初到黃州時,蘇軾一家老小二十餘口,擠在長江邊一座廢棄的驛站中,生活非常拮据貧苦。為了精打細算過緊日子,蘇軾想出了一個很有創意的辦法:他在每個月的初一,把自己微薄的俸祿分為三十份,一份約150文,用叉挑起來掛到樑上,一天只消費一串,絕不超支。


春天,蘇軾寫了兩首慨嘆困窮的詩,現在卻是他詩中最值錢的


這樣的日子,夏天與秋天還好對付一些;而一到冬天與春季,便特別難熬。

公元1082年早春,長江領域陰冷多雨,這更增加了蘇軾一家的生活困苦;寒食節那天,心情抑鬱的蘇軾,一連寫了兩首五言詩,感嘆自己愁悶與貧苦的生活,稱《寒食雨二首》。

其一

自我來黃州,已過三寒食。

年年欲惜春,春去不容惜。

今年又苦雨,兩月秋蕭瑟。

臥聞海棠花,泥汙燕支雪。

暗中偷負去,夜半真有力;

何殊病少年,病起頭已白。

其二

春江欲入戶,雨勢來不已。

小屋如漁舟,濛濛水雲裡。

空庖煮寒菜,破灶燒溼葦。

那知是寒食,但見烏銜紙。

君門深九重,墳墓在萬里。

也擬哭途窮,死灰吹不起。


春天,蘇軾寫了兩首慨嘆困窮的詩,現在卻是他詩中最值錢的


人家的春天陽光明媚,蘇軾的春天撕心裂肺,他的這第一首詩,散發著濃重的困病氣息,讀之讓人傷感;而第二首詩,則滿是愁苦的貧寒味,讀之讓人心酸。

就詩歌藝術而言,這第一首詩寫得很一般,算不上好詩;而這第二首,雖稱的上佳作,但在蘇軾的詩詞作品中,卻算不上極品。

可令蘇軾萬萬沒有料到的是,他這兩首不是最好,而且專門感嘆困苦貧窮的詩,卻成了他詩集中最值錢的作品,現代的市場估值約在十億元人民幣以上。

這兩首詩之所以身價高,是陰差陽錯,沾了書法的光。蘇軾是行書高手,他當年書寫這兩首詩的稿紙,流傳到後世,成為了書法珍品,到元代時,被贊為“天下第三行書”,號《黃州寒食帖》,地位僅排在王羲之的《蘭亭序》與顏真卿的《祭侄稿》之後。

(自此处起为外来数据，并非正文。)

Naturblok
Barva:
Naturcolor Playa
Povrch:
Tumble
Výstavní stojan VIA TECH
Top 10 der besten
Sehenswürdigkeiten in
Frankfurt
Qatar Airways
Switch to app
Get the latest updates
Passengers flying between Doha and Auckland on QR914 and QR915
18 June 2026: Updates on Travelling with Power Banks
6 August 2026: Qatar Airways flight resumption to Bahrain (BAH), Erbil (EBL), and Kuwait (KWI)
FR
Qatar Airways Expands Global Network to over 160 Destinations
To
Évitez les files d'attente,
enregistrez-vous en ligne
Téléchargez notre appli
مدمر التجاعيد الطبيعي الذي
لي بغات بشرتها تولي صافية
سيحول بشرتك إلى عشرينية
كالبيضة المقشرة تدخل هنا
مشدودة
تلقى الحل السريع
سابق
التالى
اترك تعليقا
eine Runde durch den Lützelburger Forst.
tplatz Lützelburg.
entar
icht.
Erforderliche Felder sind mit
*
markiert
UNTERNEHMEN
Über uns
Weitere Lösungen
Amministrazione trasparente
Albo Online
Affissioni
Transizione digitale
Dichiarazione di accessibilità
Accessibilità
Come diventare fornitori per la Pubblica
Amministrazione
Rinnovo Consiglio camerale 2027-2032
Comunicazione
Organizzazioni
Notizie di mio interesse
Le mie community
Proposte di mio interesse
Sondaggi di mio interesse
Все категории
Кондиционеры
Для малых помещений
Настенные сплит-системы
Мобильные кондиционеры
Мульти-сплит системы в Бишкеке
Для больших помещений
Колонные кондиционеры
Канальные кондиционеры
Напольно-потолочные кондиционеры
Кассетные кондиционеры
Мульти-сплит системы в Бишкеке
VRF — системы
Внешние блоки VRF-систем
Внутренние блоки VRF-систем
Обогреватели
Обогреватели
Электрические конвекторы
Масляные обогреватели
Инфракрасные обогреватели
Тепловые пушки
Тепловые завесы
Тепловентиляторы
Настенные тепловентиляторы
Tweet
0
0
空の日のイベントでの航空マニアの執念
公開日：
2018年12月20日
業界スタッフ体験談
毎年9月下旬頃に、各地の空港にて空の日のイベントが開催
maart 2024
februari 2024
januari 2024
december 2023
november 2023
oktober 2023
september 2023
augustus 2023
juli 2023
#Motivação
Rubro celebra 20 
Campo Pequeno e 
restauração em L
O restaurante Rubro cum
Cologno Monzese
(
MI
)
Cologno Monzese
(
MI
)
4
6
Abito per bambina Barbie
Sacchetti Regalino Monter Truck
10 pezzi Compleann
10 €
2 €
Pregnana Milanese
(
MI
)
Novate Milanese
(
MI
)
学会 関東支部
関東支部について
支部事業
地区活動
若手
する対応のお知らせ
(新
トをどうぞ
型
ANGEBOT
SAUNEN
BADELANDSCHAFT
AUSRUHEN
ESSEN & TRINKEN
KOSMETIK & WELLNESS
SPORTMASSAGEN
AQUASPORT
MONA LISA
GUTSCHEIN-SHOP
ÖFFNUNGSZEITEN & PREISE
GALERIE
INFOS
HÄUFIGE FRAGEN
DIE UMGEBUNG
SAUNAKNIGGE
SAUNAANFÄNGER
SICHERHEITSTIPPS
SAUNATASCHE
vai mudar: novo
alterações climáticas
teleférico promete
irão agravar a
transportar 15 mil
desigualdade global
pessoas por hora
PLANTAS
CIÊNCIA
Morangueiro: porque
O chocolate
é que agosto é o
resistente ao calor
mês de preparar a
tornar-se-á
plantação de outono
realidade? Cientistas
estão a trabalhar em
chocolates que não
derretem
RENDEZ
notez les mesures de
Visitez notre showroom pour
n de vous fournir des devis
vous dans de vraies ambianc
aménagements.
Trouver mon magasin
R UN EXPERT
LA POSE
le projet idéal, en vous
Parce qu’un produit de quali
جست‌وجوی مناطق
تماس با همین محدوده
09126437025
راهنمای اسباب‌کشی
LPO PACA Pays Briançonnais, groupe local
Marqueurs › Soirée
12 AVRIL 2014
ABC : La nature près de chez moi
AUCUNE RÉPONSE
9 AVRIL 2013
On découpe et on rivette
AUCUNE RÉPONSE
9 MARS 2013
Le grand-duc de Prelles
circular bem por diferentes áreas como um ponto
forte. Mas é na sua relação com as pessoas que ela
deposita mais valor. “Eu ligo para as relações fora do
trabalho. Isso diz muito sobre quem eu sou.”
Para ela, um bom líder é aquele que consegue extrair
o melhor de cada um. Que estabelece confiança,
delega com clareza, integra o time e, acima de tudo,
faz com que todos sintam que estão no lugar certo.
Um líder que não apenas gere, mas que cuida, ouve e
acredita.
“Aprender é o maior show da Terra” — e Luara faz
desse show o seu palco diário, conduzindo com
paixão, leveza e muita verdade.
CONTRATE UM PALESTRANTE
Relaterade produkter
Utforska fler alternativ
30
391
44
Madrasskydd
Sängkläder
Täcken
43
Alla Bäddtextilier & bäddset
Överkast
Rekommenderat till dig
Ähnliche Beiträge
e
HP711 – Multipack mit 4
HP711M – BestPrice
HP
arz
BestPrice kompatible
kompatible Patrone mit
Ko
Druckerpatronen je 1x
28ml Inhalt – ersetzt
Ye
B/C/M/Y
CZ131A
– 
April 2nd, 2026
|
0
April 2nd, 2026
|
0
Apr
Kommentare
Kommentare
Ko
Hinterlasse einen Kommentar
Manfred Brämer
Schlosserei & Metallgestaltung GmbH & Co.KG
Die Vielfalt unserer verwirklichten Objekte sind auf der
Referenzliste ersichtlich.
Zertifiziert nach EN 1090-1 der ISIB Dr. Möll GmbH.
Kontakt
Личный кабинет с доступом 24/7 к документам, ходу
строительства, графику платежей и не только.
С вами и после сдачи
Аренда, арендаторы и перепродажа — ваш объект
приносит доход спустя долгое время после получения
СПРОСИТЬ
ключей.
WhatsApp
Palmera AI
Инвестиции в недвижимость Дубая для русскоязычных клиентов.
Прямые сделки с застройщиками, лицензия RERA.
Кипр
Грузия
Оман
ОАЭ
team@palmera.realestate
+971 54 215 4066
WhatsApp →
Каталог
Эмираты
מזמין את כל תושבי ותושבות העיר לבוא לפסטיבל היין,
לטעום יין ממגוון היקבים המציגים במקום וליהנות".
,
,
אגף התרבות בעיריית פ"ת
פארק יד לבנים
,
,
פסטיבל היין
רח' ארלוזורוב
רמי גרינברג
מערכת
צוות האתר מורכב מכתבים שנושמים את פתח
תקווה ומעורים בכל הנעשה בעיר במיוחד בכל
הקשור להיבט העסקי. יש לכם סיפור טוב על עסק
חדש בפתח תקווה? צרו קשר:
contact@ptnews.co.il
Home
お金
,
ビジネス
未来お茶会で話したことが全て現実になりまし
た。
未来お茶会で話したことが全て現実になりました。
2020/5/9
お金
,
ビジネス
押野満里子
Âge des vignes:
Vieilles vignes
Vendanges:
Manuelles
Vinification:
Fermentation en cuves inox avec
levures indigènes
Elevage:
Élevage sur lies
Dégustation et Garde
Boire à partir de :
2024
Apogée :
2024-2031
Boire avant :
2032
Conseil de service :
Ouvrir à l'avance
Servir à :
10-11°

春天,蘇軾寫了兩首慨嘆困窮的詩,現在卻是他詩中最值錢的


明代書畫大家董其昌跋語贊之雲:“餘生平見東坡先生真跡不下三十餘卷,必以此為甲觀。”

清代,《黃州寒食帖》秘藏於皇宮內府,乾隆皇帝評價說:“豪宕秀逸,為顏楊以後一人。此卷乃謫黃州日所書。後有山谷跋。傾倒已極。所謂無意於佳乃佳者。”

860年英法聯軍火燒圓明園,《寒食帖》幸未遭毀,流落民間。民國初年,該帖為日本人菊池惺堂所得,收藏在東京家中。第二次世界大戰結束後,國民政府在日本訪覓到此貼,隨即重金購回,現珍藏於臺北故宮博物院。

有機會去臺灣旅遊的朋友,不要只到臺北來看雨,還應該去看一看這寫春天卻滿紙淒涼氣的《黃州寒食帖》。